▸ **WHAT THE TASK REQUIRES**
Reproduce every line of text in the data below verbatim, leaving out the pictures.

▸ **Records from a dataset**
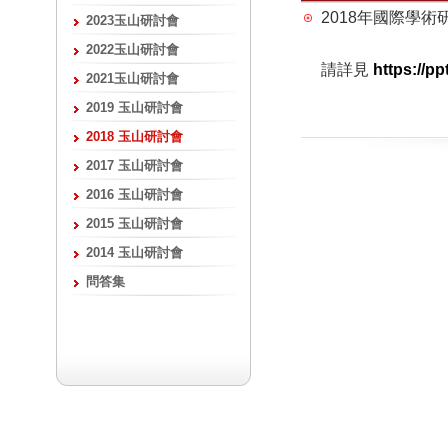
2018年國際學
2023玉山研討會
2022玉山研討會
請詳見
https://pp
2021玉山研討會
2019 玉山研討會
2018 玉山研討會
2017 玉山研討會
2016 玉山研討會
2015 玉山研討會
2014 玉山研討會
問答集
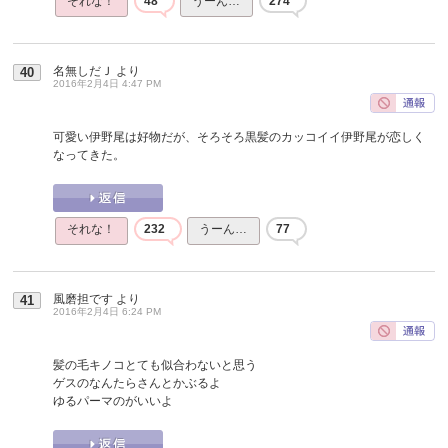
それな！
48
うーん…
274
名無しだＪ
より
40
2016年2月4日 4:47 PM
可愛い伊野尾は好物だが、そろそろ黒髪のカッコイイ伊野尾が恋しく
なってきた。
それな！
232
うーん…
77
風磨担です
より
41
2016年2月4日 6:24 PM
髪の毛キノコとても似合わないと思う
ゲスのなんたらさんとかぶるよ
ゆるパーマのがいいよ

▸ **OUTPUT FOR THIS TASK**
2018年國際學
2023玉山研討會
2022玉山研討會
請詳見
https://pp
2021玉山研討會
2019 玉山研討會
2018 玉山研討會
2017 玉山研討會
2016 玉山研討會
2015 玉山研討會
2014 玉山研討會
問答集
それな！
48
うーん…
274
名無しだＪ
より
40
2016年2月4日 4:47 PM
可愛い伊野尾は好物だが、そろそろ黒髪のカッコイイ伊野尾が恋しく
なってきた。
それな！
232
うーん…
77
風磨担です
より
41
2016年2月4日 6:24 PM
髪の毛キノコとても似合わないと思う
ゲスのなんたらさんとかぶるよ
ゆるパーマのがいいよ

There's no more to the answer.